From the records that follow, copy every line that contains the word "todos".

[RECORDS — start]

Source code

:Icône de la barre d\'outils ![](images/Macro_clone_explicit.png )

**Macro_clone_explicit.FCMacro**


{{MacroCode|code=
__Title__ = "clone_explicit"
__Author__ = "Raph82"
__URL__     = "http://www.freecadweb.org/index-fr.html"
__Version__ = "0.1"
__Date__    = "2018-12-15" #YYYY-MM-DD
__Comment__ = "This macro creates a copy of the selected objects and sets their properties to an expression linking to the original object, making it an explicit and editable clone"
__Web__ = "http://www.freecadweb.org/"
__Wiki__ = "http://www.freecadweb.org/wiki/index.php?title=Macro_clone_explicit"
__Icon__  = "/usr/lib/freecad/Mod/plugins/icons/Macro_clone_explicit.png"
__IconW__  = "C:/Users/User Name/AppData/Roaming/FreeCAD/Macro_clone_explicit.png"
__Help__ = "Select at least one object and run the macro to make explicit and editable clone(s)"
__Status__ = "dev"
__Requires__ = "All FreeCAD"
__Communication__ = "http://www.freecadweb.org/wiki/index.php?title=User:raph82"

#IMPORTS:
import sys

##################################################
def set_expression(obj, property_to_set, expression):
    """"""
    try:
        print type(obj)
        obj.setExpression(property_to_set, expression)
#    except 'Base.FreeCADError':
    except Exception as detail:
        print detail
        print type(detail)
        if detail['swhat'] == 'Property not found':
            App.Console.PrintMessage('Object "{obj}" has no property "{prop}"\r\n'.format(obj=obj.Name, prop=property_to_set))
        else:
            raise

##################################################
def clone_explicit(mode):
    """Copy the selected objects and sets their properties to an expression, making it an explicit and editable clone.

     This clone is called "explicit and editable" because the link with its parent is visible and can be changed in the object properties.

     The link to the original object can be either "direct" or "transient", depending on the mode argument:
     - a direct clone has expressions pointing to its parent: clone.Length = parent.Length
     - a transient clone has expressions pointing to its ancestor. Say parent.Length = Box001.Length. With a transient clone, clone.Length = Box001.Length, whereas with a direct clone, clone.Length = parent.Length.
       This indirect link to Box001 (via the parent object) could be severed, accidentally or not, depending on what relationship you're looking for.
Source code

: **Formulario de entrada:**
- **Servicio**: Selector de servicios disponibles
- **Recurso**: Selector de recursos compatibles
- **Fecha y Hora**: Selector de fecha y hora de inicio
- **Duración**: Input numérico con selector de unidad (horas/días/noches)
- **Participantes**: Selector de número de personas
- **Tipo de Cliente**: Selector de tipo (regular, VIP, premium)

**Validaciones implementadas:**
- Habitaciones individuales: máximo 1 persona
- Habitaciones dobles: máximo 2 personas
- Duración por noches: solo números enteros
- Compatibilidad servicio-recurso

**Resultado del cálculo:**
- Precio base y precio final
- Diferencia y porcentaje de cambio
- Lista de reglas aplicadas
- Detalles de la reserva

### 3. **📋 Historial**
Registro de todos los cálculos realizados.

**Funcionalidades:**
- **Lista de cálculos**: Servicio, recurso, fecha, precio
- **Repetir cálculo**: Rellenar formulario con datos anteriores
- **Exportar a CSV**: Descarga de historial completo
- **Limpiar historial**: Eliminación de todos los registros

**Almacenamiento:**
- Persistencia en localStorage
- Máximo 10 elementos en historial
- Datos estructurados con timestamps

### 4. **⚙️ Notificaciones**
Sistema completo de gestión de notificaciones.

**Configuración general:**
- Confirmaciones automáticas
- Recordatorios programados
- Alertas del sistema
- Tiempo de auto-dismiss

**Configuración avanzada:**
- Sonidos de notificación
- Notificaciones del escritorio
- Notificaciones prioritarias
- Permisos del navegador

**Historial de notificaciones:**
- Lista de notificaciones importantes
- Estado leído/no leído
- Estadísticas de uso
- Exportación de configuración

[RECORDS — finish]

TASK RESULT.
Registro de todos los cálculos realizados.
- **Limpiar historial**: Eliminación de todos los registros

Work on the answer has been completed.